Even after a show runs for 2 months off-Broadway, you might expect it to take a little time to find its legs in the new space of a Broadway house. As of its third preview Once has found its wings. The cast is just as thrilling as it was at New York Theater Workshop, but they’ve made a small adjustment—well, not so small actually. Each has managed to retain the intimacy of their performances in a 200 seater while filling a space with five times the capacity.
There is no need to wait to see it. Disregard the opening date. This show has opened. And it is worth every penny.
I saw the show twice off-Broadway, from the first and third rows, and felt achingly close to the drama. From one of the worst seats in the Bernard B. Jacobs Theatre, I was orbiting around the bubble surrounding this unexpected love story, which made it feel all the more dangerous, waiting for the bubble to burst.

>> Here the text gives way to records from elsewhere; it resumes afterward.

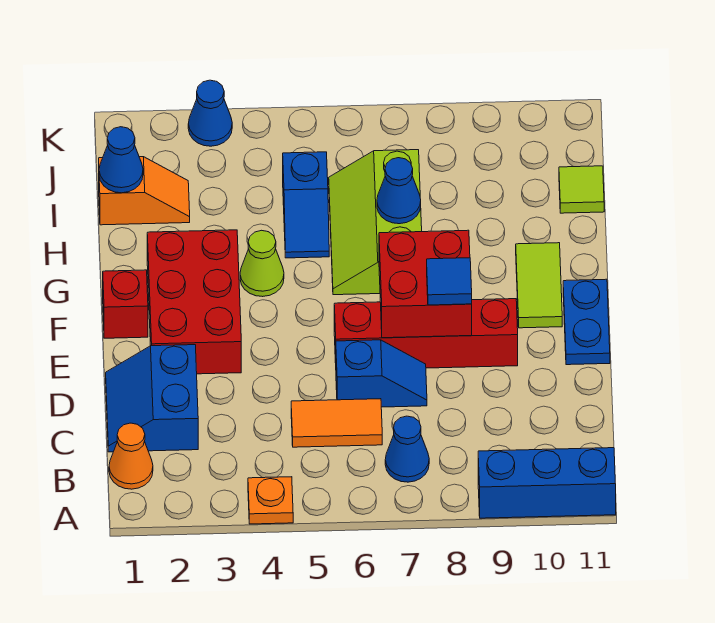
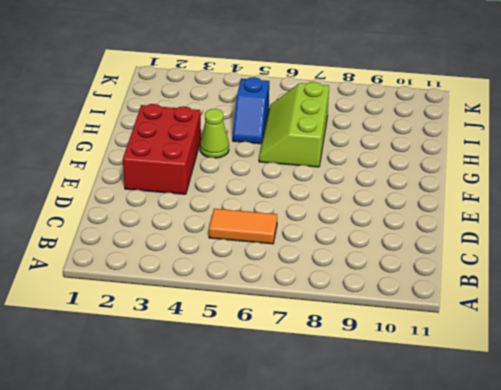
none -> orange plate A4 level 1
none -> blue brick A9:A11 level 1
none -> orange cone B1 level 1

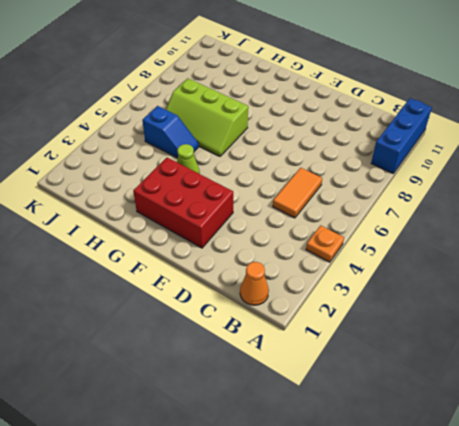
none -> blue cone B7 level 1
none -> blue slope C1:D2 level 1 top 2
none -> blue slope D6:D7 level 1 top 6

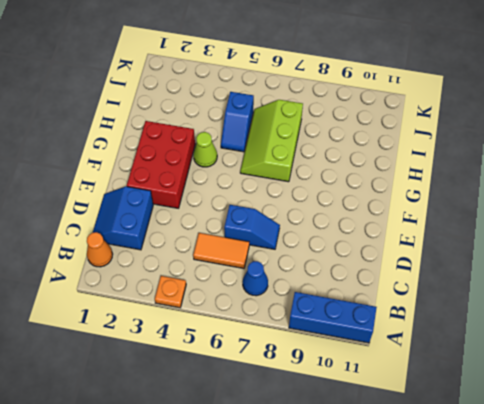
none -> red brick E6:E9 level 1
none -> blue plate E11:F11 level 1
none -> red brick F1 level 1

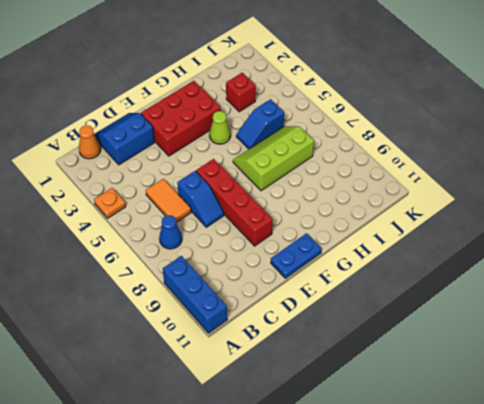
red brick I3 level 1 -> red brick F1 level 1
none -> lime tile F10:G10 level 1
none -> orange slope I1:I2 level 1 top 1
none -> lime tile I11 level 1

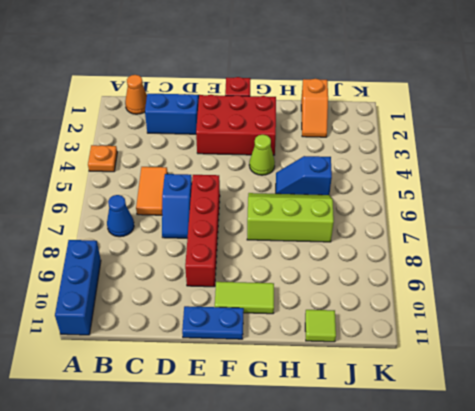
none -> blue cone K3 level 1
none -> red brick E7:F8 level 2
none -> blue cone H7 level 2

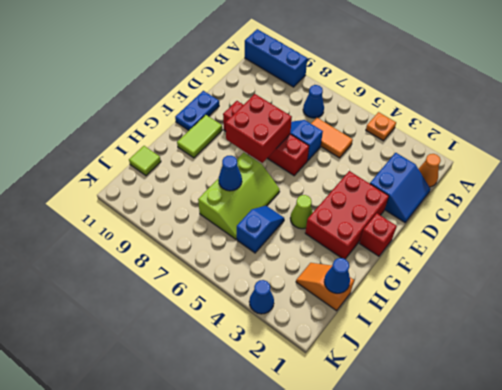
none -> blue tile E8 level 3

Steve Kazee has an effortless charm that seems to only be contained by the amount of space around him. Cristin Milioti is simply perfect. I could single out every other member of the cast for excellence. So, to be completely fair, David Abeles, Will Connolly, Elizabeth A. Davis, David Patrick Kelly, Anne L. Nathan, Lucas Papaelias, Ripley Sobo, Andy Taylor, McKayla Twiggs (who was off the night I saw it, so I can’t vouch for her), Erikka Walsh, Paul Whitty, and J. Michael Zygo are excellent.
I attended with a friend who was seeing the show for the ninth time and another seeing it for the first. They both had the same reaction: barely containable joy.
Glen Hansard and Markéta Irglová have created a score that is a beautiful as it is moving. Enda Walsh adds a book that is a master class in simplicity. Finally, John Tiffany directs with surgical precision and a glass blower’s artistry, creating a gorgeous show that is exactly what it should be.